More than the runs scored, the manner in which Rohit accumulated them were more pleasing to the eye – only underpinning the precocious talents he has. So, when he warmed the benches during the Test series against Australia, there were strong calls from all quarters for his inclusion in the starting XI, something that never happened as one Virat Kohli choose to stamp his presence in the Test arena.

The prolonged period of being consigned to the sidelines (sitting in the reserves during the four-match Test series) seemed to dent his confidence. It showed in the Commonwealth Bank Series, where he did not appear all that convincing. He averaged 15.80, scoring mere 79 runs off five games, averaging 15.80 before he was axed for the final three games.

The 2012 Asia Cup wasn’t exactly a tourney where he hit the high notes. Save for a fine 68 against Pakistan, Rohit didn’t quite set the tournament on fire.

With the season not panning out the way as he would have desired, India’s A tour of West Indies was a perfect opportunity to brush aside the cobwebs of inconsistency.

A similar story unfolded. Save for a 94 in the first innings of the first unofficial Test, Rohit floundered in his next five innings.

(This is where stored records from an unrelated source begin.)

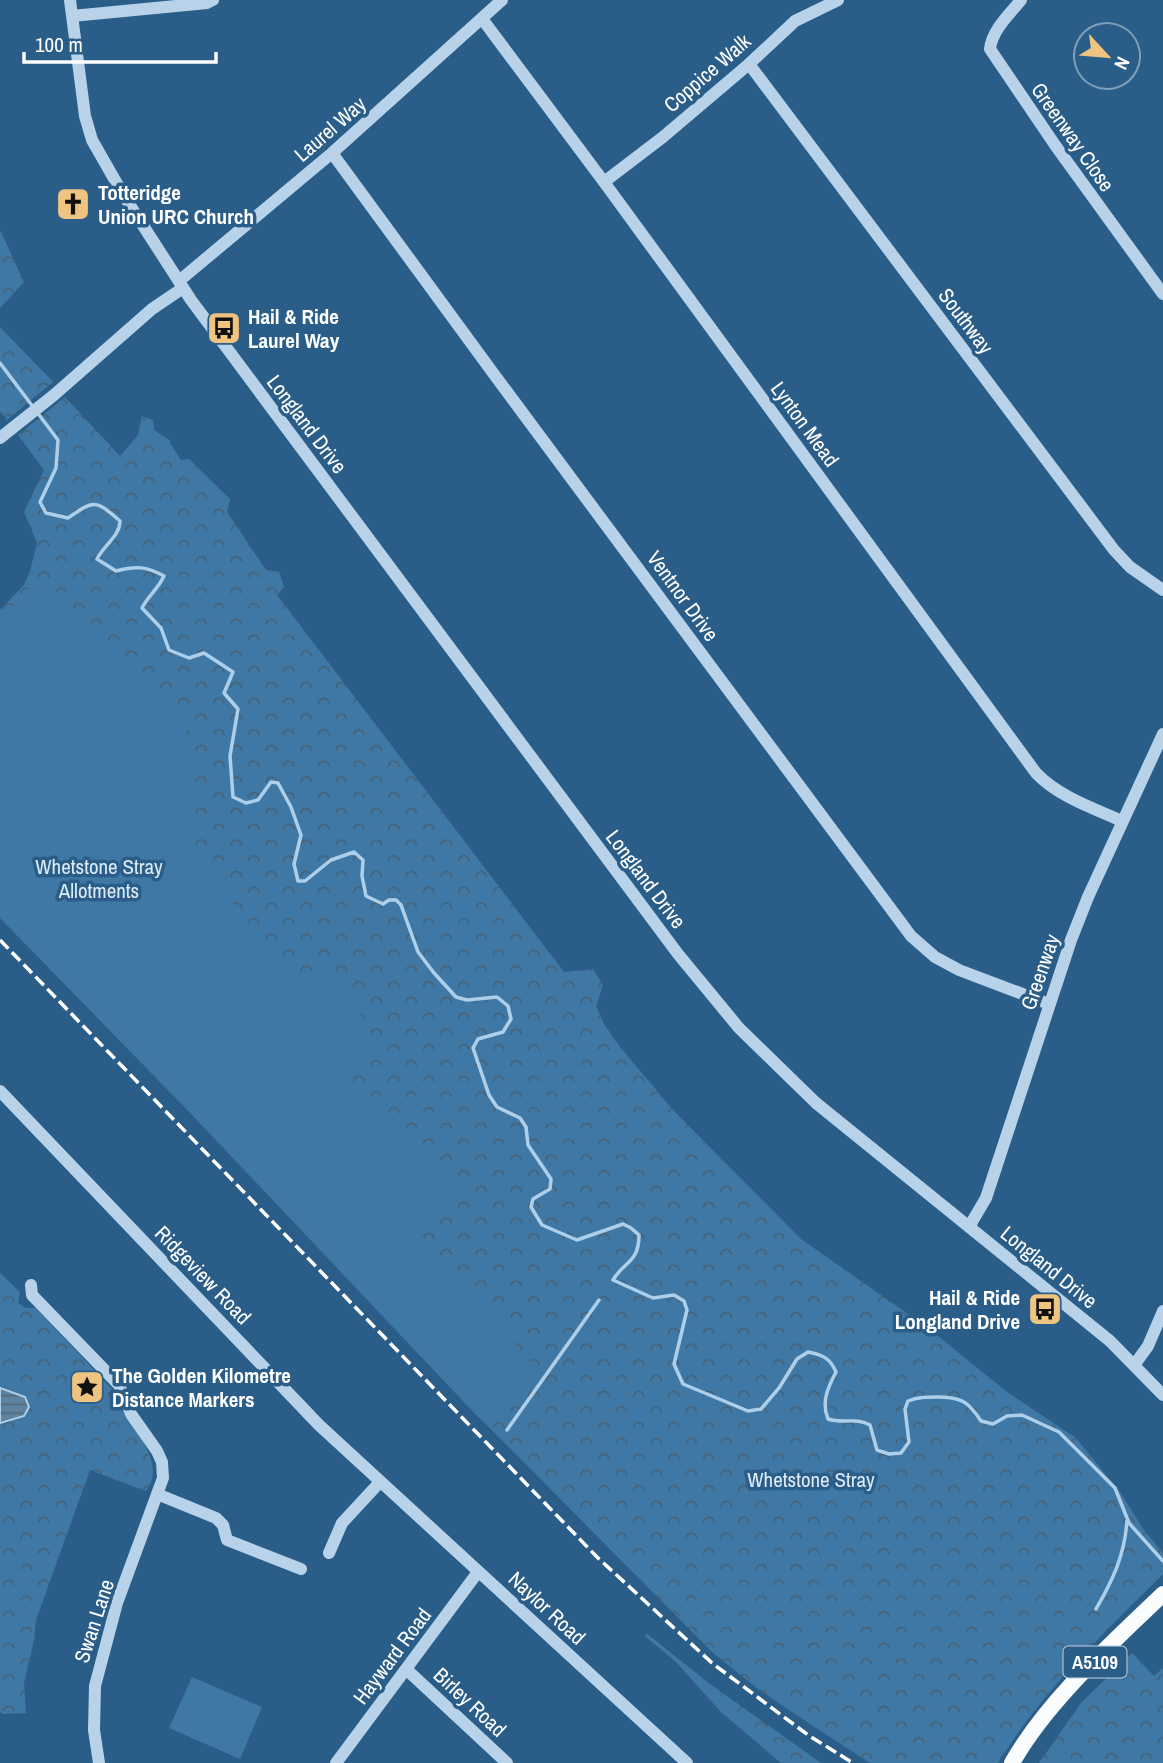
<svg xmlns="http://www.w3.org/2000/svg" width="1163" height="1763" font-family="'Archivo Narrow',sans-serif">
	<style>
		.forest { fill: url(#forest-crowns) }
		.garden { fill: #3f78a5 }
		.water { fill: url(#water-rules); stroke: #adcfe9; stroke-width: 2 }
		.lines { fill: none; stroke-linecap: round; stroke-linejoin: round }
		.stream { stroke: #adcfe9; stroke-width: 3.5 }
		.minor { stroke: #b8d3e9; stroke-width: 12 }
		.major { stroke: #fafcfe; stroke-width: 16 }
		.rail { stroke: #fff; stroke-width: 3.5; stroke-dasharray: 12 5; stroke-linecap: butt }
		.labels { text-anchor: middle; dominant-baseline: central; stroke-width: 7; stroke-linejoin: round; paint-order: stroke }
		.shield { fill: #2a5e89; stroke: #bfcfdc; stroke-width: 2 }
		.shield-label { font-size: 19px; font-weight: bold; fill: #fff }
		.street-label { font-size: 21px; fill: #fff; stroke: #2a5e89 }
		.poi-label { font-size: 21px; font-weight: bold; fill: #fff; stroke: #2a5e89; text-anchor: start }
		.park-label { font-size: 21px; fill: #dcebf7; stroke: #2a5e89 }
	</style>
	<defs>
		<pattern id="forest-crowns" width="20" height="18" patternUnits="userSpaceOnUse" patternTransform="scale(1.75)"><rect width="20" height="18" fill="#3f78a5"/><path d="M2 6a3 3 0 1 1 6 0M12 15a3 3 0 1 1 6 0" fill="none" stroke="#466278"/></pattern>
		<pattern id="water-rules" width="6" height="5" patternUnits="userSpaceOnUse" patternTransform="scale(1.75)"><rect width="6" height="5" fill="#5f829f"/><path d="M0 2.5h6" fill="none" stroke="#566a7a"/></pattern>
	</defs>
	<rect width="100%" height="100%" fill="#2a5e89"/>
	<path class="forest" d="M 0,230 L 24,282 L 0,308 Z
		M 0,327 L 53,382 L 7,420 L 0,411 Z
		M 65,397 L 120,456 L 138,435 L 142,416 L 153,420 L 154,430 L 171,441 L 170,443 L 181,460 L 189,459 L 230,499 L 227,512 L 266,570 L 279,572 L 284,587 L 277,595 L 564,972 L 593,969 L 603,985 L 596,1006 L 604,1024 L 620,1047 L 674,1111 L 801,1239 L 928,1328 L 1007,1392 L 1076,1438 L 1120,1492 L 1144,1530 L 1163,1553 L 1163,1574 C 1102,1635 1044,1689 998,1763 L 870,1763 L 810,1724 L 758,1689 L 712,1652 L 461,1399 L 465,1378 L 455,1275 L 415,1228 L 348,1108 L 295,987 L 262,942 L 0,650 L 0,610 L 24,585 L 30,571 L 37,543 L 24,512 L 44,470 L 18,435 Z
		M 0,1273 L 20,1292 L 18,1303 L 26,1308 L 36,1308 L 112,1389 L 108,1393 C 125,1417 170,1462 146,1491 L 90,1470 L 36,1620 L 34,1640 L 24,1683 L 26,1713 L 2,1714 L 0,1711 Z
		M 646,1633 L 710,1684 L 821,1763 L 781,1763 L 721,1712 L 676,1662 L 645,1636 Z
		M 1132,1653 L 1154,1676 L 1163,1668 L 1163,1763 L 1039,1763 L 1081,1703 Z"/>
	<path class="garden" d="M 40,578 L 187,726 L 193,849 L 295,986 L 321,961 L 366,1002 L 360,1016 L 380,1048 L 347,1086 L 454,1189 L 415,1228 L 536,1368 L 479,1418 L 195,1118 L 0,918 L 0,619 Z
		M 192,1677 L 262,1707 L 240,1759 L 169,1728 Z"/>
	<path class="water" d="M 0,1388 L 25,1397 L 29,1407 L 24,1416 L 0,1423 Z"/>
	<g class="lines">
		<path class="stream" d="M 0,363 L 58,440 L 56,468 L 40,502 L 46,513 L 68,518 C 94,500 95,499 120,521 C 120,536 104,545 97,559 L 116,571 C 136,566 146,566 164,576 C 158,589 148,596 142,608 L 161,628 L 169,650 L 189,658 L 204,653 L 233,672 L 224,693 L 238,709 L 230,756 L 233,797 L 246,803 L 258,800 L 271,782 L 278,783 L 291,807 L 301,835 L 294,864 L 298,881 L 305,881 L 331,860 L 354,852 L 363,860 L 362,876 L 366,896 L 383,904 L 389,900 L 396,900 L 401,905 L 418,952 L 434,973 L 456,997 L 467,1000 L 497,997 L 508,1006 L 511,1019 L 503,1032 L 478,1039 L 473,1048 L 489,1095 L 497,1107 L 520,1118 L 526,1127 L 528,1145 L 551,1179 L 550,1189 L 533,1199 L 531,1207 L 542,1225 L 577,1240 L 623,1224 L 631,1228 L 639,1235 C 639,1263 624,1261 613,1280 L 653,1298 L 674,1295 L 684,1301 L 687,1310 L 674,1364 L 683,1384 L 748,1411 L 761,1409 L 779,1388 L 797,1359 L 808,1352 C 823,1355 830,1358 836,1372 C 828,1387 821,1402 828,1419 C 843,1424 856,1417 870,1425 L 877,1450 L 889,1454 L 901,1453 L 909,1442 L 905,1409 L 908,1401 C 918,1397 927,1397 937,1397 C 961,1397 968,1401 981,1421 L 993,1424 L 1007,1416 L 1022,1415 L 1059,1432 L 1115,1488 L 1129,1523 L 1163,1561
			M 507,1430 L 599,1300
			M 1096,1609 C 1113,1580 1125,1554 1127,1520"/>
		<path class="minor" d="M 70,0 L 85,116 L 92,140 L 124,196 L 191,300 L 678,954 L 739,1028 L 816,1103 L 1110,1341 L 1163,1395
			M 1021,0 C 1009,15 992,30 990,49 L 1055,145 L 1163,294
			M 72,16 L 207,3 L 213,0
			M 483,20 L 604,182 L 1036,773 C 1059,797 1093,808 1122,821
			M 749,64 L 1114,550 L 1130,567 L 1163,590
			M 332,153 L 496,377 L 911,936 L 935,957 L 959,970 L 1049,1004
			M 604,182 L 663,137 L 749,64 L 795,21 L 838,0
			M 179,281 L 332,153 L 502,0
			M 0,438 L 54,395 L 152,309 L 183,288
			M 0,1091 L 319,1425 L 687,1763
			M 969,1227 L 986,1198 L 1071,940 L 1088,897 L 1163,734
			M 31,1285 L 32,1295 L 119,1385 L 131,1414 L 157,1451 L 162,1462 L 163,1478 L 117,1603 L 95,1686 L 94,1730 L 99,1763
			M 1135,1364 L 1148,1346 L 1163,1311
			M 157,1494 L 216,1518 L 223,1525 L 227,1540 L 301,1569
			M 329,1553 L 342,1523 L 380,1482
			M 406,1669 L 507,1763
			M 336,1763 L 478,1572"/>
		<path class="major" d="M 1012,1763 C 1047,1701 1112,1643 1163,1594"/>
		<path class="rail" d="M 0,940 L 597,1557 L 712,1663 L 808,1735 L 853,1763"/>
	</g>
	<defs>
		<g id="church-square" transform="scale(1.75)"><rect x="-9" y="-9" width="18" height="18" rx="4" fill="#efc380" stroke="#2a5e89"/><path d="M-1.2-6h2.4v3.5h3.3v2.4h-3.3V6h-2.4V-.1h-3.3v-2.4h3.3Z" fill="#111"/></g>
		<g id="bus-square" transform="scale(1.75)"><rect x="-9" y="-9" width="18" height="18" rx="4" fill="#efc380" stroke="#2a5e89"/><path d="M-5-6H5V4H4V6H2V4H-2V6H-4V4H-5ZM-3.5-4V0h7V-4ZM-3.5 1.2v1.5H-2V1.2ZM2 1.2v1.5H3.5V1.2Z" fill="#111"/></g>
		<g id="sight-square" transform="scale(1.75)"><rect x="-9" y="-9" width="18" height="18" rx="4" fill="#efc380" stroke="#2a5e89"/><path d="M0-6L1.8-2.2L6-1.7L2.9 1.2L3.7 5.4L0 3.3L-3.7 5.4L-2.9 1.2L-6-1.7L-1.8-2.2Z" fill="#111"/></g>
	</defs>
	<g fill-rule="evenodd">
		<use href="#church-square" x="73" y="204"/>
		<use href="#bus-square" x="224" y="328"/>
		<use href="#bus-square" x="1045" y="1309"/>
		<use href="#sight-square" x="87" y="1387"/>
	</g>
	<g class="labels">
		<rect class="shield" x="1063.5" y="1646.5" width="63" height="31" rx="5"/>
		<g class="shield-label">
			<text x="1095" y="1662">A5109</text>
		</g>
		<g class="street-label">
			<text transform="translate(707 73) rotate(-41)">Coppice Walk</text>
			<text transform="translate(330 129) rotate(-41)">Laurel Way</text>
			<text transform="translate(1073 137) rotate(55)">Greenway Close</text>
			<text transform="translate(966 321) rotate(53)">Southway</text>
			<text transform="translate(307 424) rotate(53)">Longland Drive</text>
			<text transform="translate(805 424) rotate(54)">Lynton Mead</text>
			<text transform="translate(683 596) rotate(54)">Ventnor Drive</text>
			<text transform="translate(646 879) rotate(53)">Longland Drive</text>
			<text transform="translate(1040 972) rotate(-71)">Greenway</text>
			<text transform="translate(1049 1267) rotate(39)">Longland Drive</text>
			<text transform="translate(203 1275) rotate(46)">Ridgeview Road</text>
			<text transform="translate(547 1608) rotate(43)">Naylor Road</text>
			<text transform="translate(94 1621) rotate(-72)">Swan Lane</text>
			<text transform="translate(392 1656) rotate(-53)">Hayward Road</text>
			<text transform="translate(470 1702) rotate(43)">Birley Road</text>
		</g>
		<g class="poi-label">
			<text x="98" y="192">Totteridge<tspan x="98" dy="24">Union URC Church</tspan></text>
			<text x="248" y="316">Hail &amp; Ride<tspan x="248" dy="24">Laurel Way</tspan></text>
			<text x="1020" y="1297" text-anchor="end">Hail &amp; Ride<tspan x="1020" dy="24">Longland Drive</tspan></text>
			<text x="112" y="1375">The Golden Kilometre<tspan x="112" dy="24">Distance Markers</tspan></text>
		</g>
		<g class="park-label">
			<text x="99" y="866">Whetstone Stray<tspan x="99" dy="24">Allotments</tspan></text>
			<text x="811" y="1479">Whetstone Stray</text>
		</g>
	</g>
	<g transform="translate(1107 56) rotate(116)"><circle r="33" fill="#2a5e89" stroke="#7f9eb8" stroke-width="2"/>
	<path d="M0-5L12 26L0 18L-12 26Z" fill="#efc380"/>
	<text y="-10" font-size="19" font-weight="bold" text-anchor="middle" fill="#ffffff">N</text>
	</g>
	<path d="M24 52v10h192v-10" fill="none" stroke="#ffffff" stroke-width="3.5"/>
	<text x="35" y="52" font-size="21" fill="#ffffff" stroke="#2a5e89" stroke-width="5" paint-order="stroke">100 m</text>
</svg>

Though nobody is saying it on record, the ongoing ODI series against Sri Lanka was a make-or-break chance for Rohit Sharma to cement his spot in the side. Bu his batting woes in the five-match ODI series may only enhance the decibel levels of Rohit-bashers.

After all, we all want Rohit to do justice to his immense potential and not pan out to be the biggest waste of talent in Indian cricket – something we shudder to think!